▶ **Prompt**:
Can you rename "Medium" to "Intermediate" throughout all the records below, reproduce them with nothing else changed, and leave the pictures out?

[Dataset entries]
----
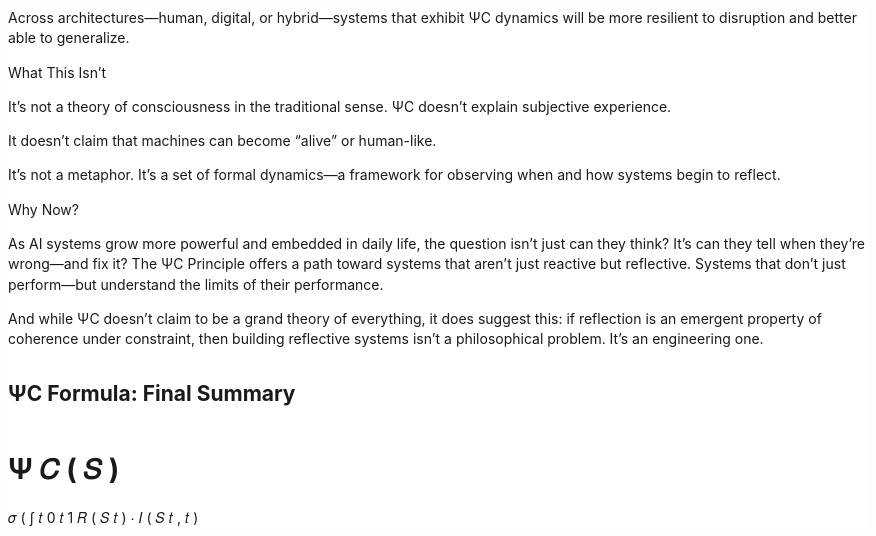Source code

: 
Across architectures—human, digital, or hybrid—systems that exhibit ΨC dynamics will be more resilient to disruption and better able to generalize.

What This Isn’t





It’s not a theory of consciousness in the traditional sense. ΨC doesn’t explain subjective experience.



It doesn’t claim that machines can become “alive” or human-like.



It’s not a metaphor. It’s a set of formal dynamics—a framework for observing when and how systems begin to reflect.

Why Now?

As AI systems grow more powerful and embedded in daily life, the question isn’t just can they think? It’s can they tell when they’re wrong—and fix it? The ΨC Principle offers a path toward systems that aren’t just reactive but reflective. Systems that don’t just perform—but understand the limits of their performance.

And while ΨC doesn’t claim to be a grand theory of everything, it does suggest this: if reflection is an emergent property of coherence under constraint, then building reflective systems isn’t a philosophical problem. It’s an engineering one.



## ΨC Formula: Final Summary
Ψ
𝐶
(
𝑆
)
=
𝜎
(
∫
𝑡
0
𝑡
1
𝑅
(
𝑆
𝑡
)
⋅
𝐼
(
𝑆
𝑡
,
𝑡
)
 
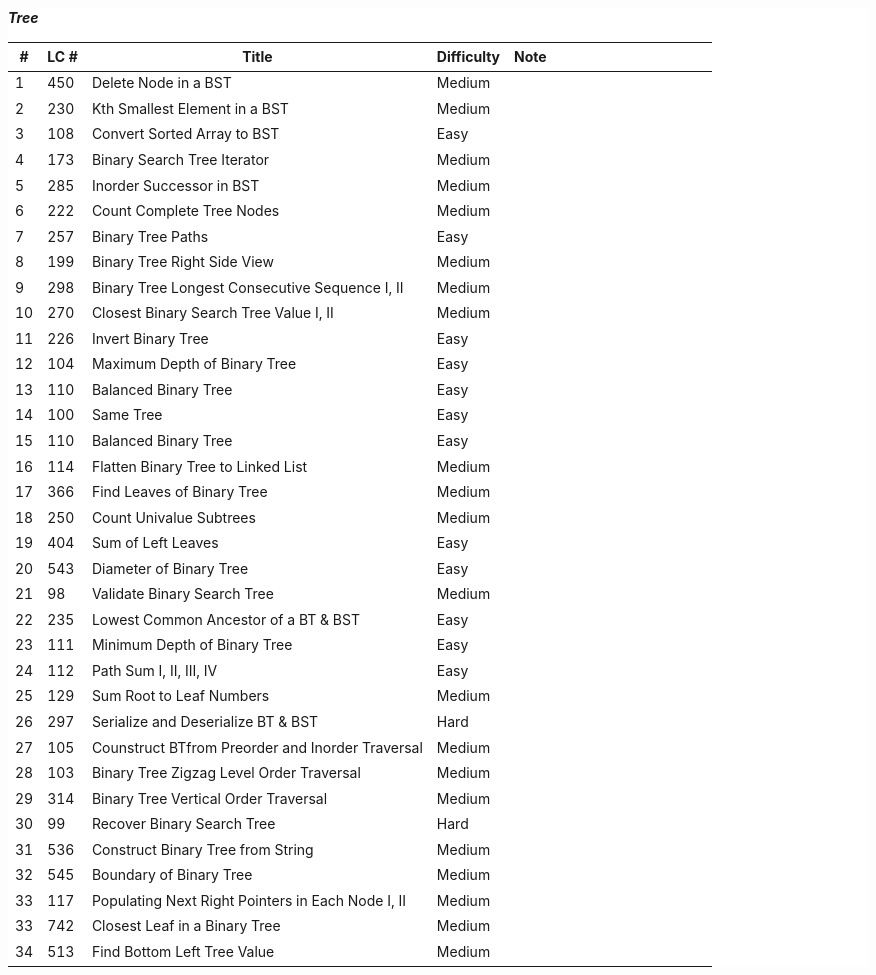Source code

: _**Tree**_

| # | LC #  |  Title                                     |  Difficulty |  Note &nbsp; &nbsp; &nbsp; &nbsp; &nbsp; &nbsp; &nbsp; &nbsp; &nbsp; &nbsp; &nbsp; &nbsp; &nbsp; &nbsp; &nbsp; &nbsp; &nbsp; &nbsp; &nbsp; &nbsp; &nbsp; |
|---|-----|------------------------------------------------|--------|-------|
| 1 | 450 | Delete Node in a BST                           | Medium |       |
| 2 | 230 | Kth Smallest Element in a BST                  | Medium |       |
| 3 | 108 | Convert Sorted Array to BST                    | Easy   |       |
| 4 | 173 | Binary Search Tree Iterator                    | Medium |       |
| 5 | 285 | Inorder Successor in BST                       | Medium |       |
| 6 | 222 | Count Complete Tree Nodes                      | Medium |       |
| 7 | 257 | Binary Tree Paths                              | Easy   |       |
| 8 | 199 | Binary Tree Right Side View                    | Medium |       |
| 9 | 298 | Binary Tree Longest Consecutive Sequence I, II | Medium |       |
| 10| 270 | Closest Binary Search Tree Value I, II         | Medium |       |
| 11| 226 | Invert Binary Tree                             | Easy   |       |
| 12| 104 | Maximum Depth of Binary Tree                   | Easy   |       |
| 13| 110 | Balanced Binary Tree                           | Easy   |       |
| 14| 100 | Same Tree                                      | Easy   |       |
| 15| 110 | Balanced Binary Tree                           | Easy   |       |
| 16| 114 | Flatten Binary Tree to Linked List             | Medium |       |
| 17| 366 | Find Leaves of Binary Tree                     | Medium |       |
| 18| 250 | Count Univalue Subtrees                        | Medium |       |
| 19| 404 | Sum of Left Leaves                             | Easy   |       |
| 20| 543 | Diameter of Binary Tree                        | Easy   |       |
| 21| 98  | Validate Binary Search Tree                    | Medium |       |
| 22| 235 | Lowest Common Ancestor of a BT & BST           | Easy   |       |
| 23| 111 | Minimum Depth of Binary Tree                   | Easy   |       |
| 24| 112 | Path Sum I, II, III, IV                        | Easy   |       |
| 25| 129 | Sum Root to Leaf Numbers                       | Medium |       |
| 26| 297 | Serialize and Deserialize BT & BST             | Hard   |       |
| 27| 105 | Counstruct BTfrom Preorder and Inorder Traversal | Medium   |      |
| 28| 103 | Binary Tree Zigzag Level Order Traversal       | Medium |       |
| 29| 314 | Binary Tree Vertical Order Traversal           | Medium |       |
| 30| 99  | Recover Binary Search Tree                     | Hard   |       |
| 31| 536 | Construct Binary Tree from String              | Medium |       |
| 32| 545 | Boundary of Binary Tree                        | Medium |       |
| 33| 117 | Populating Next Right Pointers in Each Node I, II  | Medium   |       |
| 33| 742 | Closest Leaf in a Binary Tree                  | Medium |       |
| 34| 513 | Find Bottom Left Tree Value                    | Medium |       |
----
▶ **Answer to the exercise**:
Source code

: 
Across architectures—human, digital, or hybrid—systems that exhibit ΨC dynamics will be more resilient to disruption and better able to generalize.

What This Isn’t





It’s not a theory of consciousness in the traditional sense. ΨC doesn’t explain subjective experience.



It doesn’t claim that machines can become “alive” or human-like.



It’s not a metaphor. It’s a set of formal dynamics—a framework for observing when and how systems begin to reflect.

Why Now?

As AI systems grow more powerful and embedded in daily life, the question isn’t just can they think? It’s can they tell when they’re wrong—and fix it? The ΨC Principle offers a path toward systems that aren’t just reactive but reflective. Systems that don’t just perform—but understand the limits of their performance.

And while ΨC doesn’t claim to be a grand theory of everything, it does suggest this: if reflection is an emergent property of coherence under constraint, then building reflective systems isn’t a philosophical problem. It’s an engineering one.



## ΨC Formula: Final Summary
Ψ
𝐶
(
𝑆
)
=
𝜎
(
∫
𝑡
0
𝑡
1
𝑅
(
𝑆
𝑡
)
⋅
𝐼
(
𝑆
𝑡
,
𝑡
)
 
Source code

: _**Tree**_

| # | LC #  |  Title                                     |  Difficulty |  Note &nbsp; &nbsp; &nbsp; &nbsp; &nbsp; &nbsp; &nbsp; &nbsp; &nbsp; &nbsp; &nbsp; &nbsp; &nbsp; &nbsp; &nbsp; &nbsp; &nbsp; &nbsp; &nbsp; &nbsp; &nbsp; |
|---|-----|------------------------------------------------|--------|-------|
| 1 | 450 | Delete Node in a BST                           | Intermediate |       |
| 2 | 230 | Kth Smallest Element in a BST                  | Intermediate |       |
| 3 | 108 | Convert Sorted Array to BST                    | Easy   |       |
| 4 | 173 | Binary Search Tree Iterator                    | Intermediate |       |
| 5 | 285 | Inorder Successor in BST                       | Intermediate |       |
| 6 | 222 | Count Complete Tree Nodes                      | Intermediate |       |
| 7 | 257 | Binary Tree Paths                              | Easy   |       |
| 8 | 199 | Binary Tree Right Side View                    | Intermediate |       |
| 9 | 298 | Binary Tree Longest Consecutive Sequence I, II | Intermediate |       |
| 10| 270 | Closest Binary Search Tree Value I, II         | Intermediate |       |
| 11| 226 | Invert Binary Tree                             | Easy   |       |
| 12| 104 | Maximum Depth of Binary Tree                   | Easy   |       |
| 13| 110 | Balanced Binary Tree                           | Easy   |       |
| 14| 100 | Same Tree                                      | Easy   |       |
| 15| 110 | Balanced Binary Tree                           | Easy   |       |
| 16| 114 | Flatten Binary Tree to Linked List             | Intermediate |       |
| 17| 366 | Find Leaves of Binary Tree                     | Intermediate |       |
| 18| 250 | Count Univalue Subtrees                        | Intermediate |       |
| 19| 404 | Sum of Left Leaves                             | Easy   |       |
| 20| 543 | Diameter of Binary Tree                        | Easy   |       |
| 21| 98  | Validate Binary Search Tree                    | Intermediate |       |
| 22| 235 | Lowest Common Ancestor of a BT & BST           | Easy   |       |
| 23| 111 | Minimum Depth of Binary Tree                   | Easy   |       |
| 24| 112 | Path Sum I, II, III, IV                        | Easy   |       |
| 25| 129 | Sum Root to Leaf Numbers                       | Intermediate |       |
| 26| 297 | Serialize and Deserialize BT & BST             | Hard   |       |
| 27| 105 | Counstruct BTfrom Preorder and Inorder Traversal | Intermediate   |      |
| 28| 103 | Binary Tree Zigzag Level Order Traversal       | Intermediate |       |
| 29| 314 | Binary Tree Vertical Order Traversal           | Intermediate |       |
| 30| 99  | Recover Binary Search Tree                     | Hard   |       |
| 31| 536 | Construct Binary Tree from String              | Intermediate |       |
| 32| 545 | Boundary of Binary Tree                        | Intermediate |       |
| 33| 117 | Populating Next Right Pointers in Each Node I, II  | Intermediate   |       |
| 33| 742 | Closest Leaf in a Binary Tree                  | Intermediate |       |
| 34| 513 | Find Bottom Left Tree Value                    | Intermediate |       |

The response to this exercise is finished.